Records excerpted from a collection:
:::

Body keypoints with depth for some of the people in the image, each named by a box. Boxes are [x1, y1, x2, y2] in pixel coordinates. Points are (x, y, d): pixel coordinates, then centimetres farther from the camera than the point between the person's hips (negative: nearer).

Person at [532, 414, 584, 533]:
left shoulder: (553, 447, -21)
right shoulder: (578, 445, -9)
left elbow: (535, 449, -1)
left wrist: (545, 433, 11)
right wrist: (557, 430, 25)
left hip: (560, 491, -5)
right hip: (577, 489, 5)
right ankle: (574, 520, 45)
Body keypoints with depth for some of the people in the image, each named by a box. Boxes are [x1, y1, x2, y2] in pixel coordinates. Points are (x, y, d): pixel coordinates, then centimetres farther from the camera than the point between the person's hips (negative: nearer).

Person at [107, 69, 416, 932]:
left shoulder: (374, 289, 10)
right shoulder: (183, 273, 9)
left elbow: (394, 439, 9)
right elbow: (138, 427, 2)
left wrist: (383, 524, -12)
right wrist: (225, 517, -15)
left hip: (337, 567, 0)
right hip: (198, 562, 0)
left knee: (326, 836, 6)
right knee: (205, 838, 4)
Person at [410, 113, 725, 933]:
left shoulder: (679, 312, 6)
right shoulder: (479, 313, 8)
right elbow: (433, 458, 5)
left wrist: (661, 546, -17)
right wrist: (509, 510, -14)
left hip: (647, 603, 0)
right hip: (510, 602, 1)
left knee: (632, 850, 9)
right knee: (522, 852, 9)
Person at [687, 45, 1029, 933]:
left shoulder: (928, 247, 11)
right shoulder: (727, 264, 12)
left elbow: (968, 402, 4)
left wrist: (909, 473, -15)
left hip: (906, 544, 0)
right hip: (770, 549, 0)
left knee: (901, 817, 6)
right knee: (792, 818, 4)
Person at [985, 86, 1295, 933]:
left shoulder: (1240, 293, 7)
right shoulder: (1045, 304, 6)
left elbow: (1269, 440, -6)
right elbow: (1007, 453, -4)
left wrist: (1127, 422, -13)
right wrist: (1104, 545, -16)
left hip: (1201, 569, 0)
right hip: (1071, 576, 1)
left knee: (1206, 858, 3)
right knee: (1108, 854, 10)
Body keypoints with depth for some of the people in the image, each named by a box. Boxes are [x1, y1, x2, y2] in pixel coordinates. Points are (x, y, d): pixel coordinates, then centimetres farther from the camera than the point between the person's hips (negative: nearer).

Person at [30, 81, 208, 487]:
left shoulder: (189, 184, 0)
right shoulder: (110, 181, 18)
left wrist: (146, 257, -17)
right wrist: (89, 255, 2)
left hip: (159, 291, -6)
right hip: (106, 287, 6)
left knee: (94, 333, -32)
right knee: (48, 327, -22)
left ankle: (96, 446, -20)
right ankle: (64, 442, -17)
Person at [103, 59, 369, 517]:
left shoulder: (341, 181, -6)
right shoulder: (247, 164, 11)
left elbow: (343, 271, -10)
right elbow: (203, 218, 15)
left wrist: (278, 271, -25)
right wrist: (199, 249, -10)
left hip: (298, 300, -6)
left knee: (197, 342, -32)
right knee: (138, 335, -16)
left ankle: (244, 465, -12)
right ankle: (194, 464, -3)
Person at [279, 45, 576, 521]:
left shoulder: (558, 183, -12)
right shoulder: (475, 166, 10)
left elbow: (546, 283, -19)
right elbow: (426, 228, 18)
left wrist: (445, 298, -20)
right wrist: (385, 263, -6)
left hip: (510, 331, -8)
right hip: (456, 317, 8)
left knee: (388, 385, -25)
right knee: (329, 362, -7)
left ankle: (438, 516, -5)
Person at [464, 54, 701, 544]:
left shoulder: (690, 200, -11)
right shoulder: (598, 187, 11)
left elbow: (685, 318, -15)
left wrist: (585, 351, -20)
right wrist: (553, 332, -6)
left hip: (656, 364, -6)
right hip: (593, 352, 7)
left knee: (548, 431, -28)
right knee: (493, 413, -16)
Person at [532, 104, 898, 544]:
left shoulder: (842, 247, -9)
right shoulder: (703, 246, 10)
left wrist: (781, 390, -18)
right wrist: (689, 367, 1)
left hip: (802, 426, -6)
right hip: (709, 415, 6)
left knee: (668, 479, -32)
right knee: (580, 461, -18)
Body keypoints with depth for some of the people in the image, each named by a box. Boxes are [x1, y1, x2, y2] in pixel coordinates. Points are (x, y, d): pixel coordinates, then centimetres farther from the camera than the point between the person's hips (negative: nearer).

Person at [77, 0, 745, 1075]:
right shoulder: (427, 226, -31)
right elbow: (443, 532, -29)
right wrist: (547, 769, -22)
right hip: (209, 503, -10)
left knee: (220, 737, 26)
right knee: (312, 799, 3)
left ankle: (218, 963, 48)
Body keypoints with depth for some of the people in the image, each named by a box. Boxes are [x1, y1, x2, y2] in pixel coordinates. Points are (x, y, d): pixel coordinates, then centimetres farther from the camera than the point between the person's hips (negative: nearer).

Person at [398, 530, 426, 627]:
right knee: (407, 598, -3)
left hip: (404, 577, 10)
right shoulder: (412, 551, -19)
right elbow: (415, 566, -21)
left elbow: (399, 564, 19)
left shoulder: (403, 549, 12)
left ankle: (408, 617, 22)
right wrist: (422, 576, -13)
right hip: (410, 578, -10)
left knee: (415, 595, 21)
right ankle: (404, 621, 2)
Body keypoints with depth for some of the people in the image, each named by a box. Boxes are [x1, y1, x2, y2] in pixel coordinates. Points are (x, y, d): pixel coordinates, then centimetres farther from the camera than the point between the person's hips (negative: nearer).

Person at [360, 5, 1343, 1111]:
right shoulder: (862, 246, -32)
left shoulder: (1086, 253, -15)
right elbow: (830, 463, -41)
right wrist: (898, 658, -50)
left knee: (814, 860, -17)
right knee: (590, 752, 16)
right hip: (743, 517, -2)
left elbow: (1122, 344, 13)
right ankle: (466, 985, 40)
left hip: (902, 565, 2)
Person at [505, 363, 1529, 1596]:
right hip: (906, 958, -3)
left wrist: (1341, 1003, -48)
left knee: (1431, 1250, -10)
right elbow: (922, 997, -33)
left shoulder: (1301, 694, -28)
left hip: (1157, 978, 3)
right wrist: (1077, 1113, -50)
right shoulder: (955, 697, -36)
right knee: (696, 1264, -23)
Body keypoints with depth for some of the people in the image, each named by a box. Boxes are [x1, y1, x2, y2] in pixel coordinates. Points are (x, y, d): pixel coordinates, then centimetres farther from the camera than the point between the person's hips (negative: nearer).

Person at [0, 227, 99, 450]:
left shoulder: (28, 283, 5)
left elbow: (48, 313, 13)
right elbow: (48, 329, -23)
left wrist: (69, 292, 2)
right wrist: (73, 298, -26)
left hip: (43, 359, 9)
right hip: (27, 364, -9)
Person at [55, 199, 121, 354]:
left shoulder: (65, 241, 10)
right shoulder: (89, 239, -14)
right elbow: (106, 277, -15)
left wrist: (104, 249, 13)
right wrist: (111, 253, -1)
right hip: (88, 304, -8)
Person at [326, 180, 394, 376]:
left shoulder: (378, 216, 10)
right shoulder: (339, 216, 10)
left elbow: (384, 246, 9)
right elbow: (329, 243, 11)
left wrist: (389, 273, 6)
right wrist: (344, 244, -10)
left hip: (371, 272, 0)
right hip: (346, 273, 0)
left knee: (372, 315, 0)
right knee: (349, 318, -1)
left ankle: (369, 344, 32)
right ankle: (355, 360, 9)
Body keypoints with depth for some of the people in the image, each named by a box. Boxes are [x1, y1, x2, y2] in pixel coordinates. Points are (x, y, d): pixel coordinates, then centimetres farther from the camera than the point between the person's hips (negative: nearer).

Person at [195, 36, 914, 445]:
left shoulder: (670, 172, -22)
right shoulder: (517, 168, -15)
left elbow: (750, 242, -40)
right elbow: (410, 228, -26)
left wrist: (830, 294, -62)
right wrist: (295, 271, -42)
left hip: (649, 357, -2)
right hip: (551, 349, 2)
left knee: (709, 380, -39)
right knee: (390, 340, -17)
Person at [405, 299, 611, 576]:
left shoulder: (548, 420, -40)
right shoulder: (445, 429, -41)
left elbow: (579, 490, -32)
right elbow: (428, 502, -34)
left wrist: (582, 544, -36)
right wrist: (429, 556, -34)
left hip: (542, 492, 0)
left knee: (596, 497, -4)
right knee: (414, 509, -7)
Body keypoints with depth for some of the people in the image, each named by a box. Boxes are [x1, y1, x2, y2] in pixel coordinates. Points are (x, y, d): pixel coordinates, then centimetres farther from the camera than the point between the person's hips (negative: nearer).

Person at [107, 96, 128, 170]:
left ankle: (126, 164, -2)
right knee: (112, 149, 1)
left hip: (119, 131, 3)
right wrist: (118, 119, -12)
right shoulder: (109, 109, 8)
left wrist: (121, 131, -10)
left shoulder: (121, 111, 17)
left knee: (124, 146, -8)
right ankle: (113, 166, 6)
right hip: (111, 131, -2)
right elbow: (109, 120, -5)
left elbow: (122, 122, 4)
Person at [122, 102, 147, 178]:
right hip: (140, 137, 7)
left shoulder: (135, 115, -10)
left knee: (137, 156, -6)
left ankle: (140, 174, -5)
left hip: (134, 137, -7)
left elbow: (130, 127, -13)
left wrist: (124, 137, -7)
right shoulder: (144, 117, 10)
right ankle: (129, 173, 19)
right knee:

:::

- [ASSIGNMENT]: Reproduce exactly the lines above from the line with "left hip: (510, 331, -8)" to the line with "right knee: (580, 461, -18)", including both, and add nothing.

- [RESULT]:
left hip: (510, 331, -8)
right hip: (456, 317, 8)
left knee: (388, 385, -25)
right knee: (329, 362, -7)
left ankle: (438, 516, -5)
Person at [464, 54, 701, 544]:
left shoulder: (690, 200, -11)
right shoulder: (598, 187, 11)
left elbow: (685, 318, -15)
left wrist: (585, 351, -20)
right wrist: (553, 332, -6)
left hip: (656, 364, -6)
right hip: (593, 352, 7)
left knee: (548, 431, -28)
right knee: (493, 413, -16)
Person at [532, 104, 898, 544]:
left shoulder: (842, 247, -9)
right shoulder: (703, 246, 10)
left wrist: (781, 390, -18)
right wrist: (689, 367, 1)
left hip: (802, 426, -6)
right hip: (709, 415, 6)
left knee: (668, 479, -32)
right knee: (580, 461, -18)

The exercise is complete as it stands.